* **Texto de leitura**:
Para Cynthia, esse posicionamento tem o objetivo, mesmo que inconsciente, de limitar a atuação e a expressão femininas dentro de um círculo de controle. "Como a menina não compreende o porquê dessa intervenção constante, ela pode desenvolver sentimentos desnecessários de culpa e ansiedade, com possíveis desdobramentos futuros", alerta. Inibições, medo de expor ideias por receio de ser mal interpretada e dificuldades nas relações interpessoais na fase adulta são algumas das possíveis consequências negativas.

* **Perguntas**:
1. Segundo o texto de leitura, que sentimentos a menina pode desenvolver por não compreender o porquê da intervenção constante?
2. Copie do texto de leitura o trecho que começa em "Para Cynthia, esse" e termina em "possíveis consequências negativas.", com essas palavras incluídas.
As linhas que vêm a seguir são um material à parte, sem relação com o texto de leitura.

* **Linhas exibidas**:
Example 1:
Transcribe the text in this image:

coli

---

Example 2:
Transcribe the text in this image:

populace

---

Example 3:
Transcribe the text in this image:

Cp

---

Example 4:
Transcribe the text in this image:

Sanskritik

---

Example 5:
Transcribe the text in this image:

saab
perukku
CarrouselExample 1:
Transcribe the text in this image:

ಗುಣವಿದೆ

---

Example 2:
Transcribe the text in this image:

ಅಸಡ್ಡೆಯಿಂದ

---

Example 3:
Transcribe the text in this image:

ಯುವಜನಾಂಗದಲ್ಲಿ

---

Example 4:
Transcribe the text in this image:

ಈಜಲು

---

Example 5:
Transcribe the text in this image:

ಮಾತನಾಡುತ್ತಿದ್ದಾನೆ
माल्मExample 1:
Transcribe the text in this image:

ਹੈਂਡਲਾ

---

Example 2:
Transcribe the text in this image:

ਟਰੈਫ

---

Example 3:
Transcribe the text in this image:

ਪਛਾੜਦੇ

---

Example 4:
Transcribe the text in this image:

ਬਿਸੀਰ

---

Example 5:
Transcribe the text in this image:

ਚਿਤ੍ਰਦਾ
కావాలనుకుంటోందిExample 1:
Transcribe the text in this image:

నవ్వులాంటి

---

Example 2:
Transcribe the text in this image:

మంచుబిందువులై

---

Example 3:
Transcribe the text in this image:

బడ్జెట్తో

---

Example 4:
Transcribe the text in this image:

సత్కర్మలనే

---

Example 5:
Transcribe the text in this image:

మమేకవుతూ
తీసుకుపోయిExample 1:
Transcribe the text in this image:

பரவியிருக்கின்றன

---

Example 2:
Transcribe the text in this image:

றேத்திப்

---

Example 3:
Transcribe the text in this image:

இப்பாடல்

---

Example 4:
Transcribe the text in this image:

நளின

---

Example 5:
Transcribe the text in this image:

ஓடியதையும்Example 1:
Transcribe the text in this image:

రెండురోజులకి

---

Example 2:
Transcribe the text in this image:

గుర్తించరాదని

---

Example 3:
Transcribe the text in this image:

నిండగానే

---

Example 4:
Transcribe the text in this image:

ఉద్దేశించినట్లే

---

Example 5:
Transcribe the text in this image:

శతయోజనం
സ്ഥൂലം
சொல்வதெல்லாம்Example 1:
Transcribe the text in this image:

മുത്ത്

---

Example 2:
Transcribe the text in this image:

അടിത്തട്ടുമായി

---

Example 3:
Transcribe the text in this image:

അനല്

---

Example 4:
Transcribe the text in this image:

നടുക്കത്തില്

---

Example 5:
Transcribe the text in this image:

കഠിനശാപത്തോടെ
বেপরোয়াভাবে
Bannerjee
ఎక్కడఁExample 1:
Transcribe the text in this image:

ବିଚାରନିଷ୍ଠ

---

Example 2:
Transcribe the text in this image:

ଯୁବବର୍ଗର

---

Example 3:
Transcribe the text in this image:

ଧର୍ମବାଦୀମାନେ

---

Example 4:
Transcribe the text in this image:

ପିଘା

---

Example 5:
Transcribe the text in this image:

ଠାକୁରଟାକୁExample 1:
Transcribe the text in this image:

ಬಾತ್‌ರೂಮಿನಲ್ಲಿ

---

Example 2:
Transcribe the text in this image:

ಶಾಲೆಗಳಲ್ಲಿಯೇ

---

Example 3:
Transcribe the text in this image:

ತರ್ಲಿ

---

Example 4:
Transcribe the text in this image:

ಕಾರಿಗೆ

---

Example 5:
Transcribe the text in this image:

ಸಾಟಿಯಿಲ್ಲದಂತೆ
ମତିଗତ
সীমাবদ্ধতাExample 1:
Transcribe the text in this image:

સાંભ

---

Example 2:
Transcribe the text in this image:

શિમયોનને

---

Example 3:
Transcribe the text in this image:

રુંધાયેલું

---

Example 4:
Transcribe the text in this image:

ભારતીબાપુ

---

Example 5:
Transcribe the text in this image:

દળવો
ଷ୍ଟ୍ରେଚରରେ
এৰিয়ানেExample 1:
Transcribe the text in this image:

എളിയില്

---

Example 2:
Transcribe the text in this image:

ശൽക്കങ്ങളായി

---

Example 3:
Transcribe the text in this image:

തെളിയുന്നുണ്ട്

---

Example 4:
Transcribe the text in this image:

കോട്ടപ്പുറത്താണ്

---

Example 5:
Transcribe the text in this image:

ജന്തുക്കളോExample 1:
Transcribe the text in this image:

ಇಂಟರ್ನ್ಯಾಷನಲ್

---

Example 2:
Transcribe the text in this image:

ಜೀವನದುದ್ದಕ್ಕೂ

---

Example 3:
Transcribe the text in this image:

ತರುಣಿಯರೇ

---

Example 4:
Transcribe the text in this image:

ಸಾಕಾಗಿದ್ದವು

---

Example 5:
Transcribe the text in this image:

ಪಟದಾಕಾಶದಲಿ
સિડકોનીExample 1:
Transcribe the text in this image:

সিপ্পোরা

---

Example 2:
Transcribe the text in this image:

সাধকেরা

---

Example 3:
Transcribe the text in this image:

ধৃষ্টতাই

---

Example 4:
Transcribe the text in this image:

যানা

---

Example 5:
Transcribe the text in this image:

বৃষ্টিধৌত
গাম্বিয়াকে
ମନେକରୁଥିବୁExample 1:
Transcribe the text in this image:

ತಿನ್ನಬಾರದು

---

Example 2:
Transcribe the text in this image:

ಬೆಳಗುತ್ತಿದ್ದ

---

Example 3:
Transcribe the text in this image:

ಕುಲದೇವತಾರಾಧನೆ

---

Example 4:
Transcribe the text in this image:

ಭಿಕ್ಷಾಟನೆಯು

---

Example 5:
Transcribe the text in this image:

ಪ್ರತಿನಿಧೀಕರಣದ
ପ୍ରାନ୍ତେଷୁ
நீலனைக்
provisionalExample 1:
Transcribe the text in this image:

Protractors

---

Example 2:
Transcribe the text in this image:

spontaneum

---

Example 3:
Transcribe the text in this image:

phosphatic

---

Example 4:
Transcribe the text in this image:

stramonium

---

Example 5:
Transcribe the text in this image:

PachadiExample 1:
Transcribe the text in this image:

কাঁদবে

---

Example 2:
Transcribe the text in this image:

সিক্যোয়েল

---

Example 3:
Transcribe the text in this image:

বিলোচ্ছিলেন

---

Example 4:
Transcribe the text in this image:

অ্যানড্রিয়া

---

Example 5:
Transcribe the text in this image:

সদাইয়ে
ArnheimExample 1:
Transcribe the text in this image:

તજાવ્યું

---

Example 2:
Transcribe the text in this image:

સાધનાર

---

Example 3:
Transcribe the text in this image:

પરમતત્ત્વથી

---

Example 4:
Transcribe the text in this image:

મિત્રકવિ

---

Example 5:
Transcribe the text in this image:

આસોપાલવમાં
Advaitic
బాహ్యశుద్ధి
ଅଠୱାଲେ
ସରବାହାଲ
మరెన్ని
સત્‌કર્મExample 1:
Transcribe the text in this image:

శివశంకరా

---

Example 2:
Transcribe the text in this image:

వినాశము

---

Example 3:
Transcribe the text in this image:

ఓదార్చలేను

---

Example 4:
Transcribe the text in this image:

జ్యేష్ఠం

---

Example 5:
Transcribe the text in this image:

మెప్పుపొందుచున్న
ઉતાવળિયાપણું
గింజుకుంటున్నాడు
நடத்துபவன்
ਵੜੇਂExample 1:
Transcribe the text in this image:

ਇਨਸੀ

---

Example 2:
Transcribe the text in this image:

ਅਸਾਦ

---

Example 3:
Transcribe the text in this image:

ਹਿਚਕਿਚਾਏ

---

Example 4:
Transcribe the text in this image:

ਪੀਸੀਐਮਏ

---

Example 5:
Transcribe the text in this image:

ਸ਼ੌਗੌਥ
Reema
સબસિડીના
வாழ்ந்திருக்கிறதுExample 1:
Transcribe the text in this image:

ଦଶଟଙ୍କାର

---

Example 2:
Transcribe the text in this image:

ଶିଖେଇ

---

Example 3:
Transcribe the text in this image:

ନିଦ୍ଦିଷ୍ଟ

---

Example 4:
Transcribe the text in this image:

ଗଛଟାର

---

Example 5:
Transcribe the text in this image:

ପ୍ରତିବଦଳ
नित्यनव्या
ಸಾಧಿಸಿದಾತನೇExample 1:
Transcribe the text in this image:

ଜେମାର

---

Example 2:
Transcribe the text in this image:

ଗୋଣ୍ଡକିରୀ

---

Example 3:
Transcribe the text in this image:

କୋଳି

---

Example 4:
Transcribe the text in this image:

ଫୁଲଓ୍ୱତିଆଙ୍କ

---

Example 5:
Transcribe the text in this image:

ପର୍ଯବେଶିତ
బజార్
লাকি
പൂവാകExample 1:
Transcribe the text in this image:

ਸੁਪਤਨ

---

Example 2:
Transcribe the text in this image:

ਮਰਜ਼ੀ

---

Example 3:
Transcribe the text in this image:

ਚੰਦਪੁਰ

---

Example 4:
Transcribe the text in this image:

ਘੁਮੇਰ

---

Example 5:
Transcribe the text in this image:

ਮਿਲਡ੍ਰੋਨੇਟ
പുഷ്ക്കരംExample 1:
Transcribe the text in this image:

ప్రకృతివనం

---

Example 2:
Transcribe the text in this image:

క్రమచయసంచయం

* **Respostas**:
1. Sentimentos desnecessários de culpa e ansiedade.

2.
Para Cynthia, esse posicionamento tem o objetivo, mesmo que inconsciente, de limitar a atuação e a expressão femininas dentro de um círculo de controle. "Como a menina não compreende o porquê dessa intervenção constante, ela pode desenvolver sentimentos desnecessários de culpa e ansiedade, com possíveis desdobramentos futuros", alerta. Inibições, medo de expor ideias por receio de ser mal interpretada e dificuldades nas relações interpessoais na fase adulta são algumas das possíveis consequências negativas.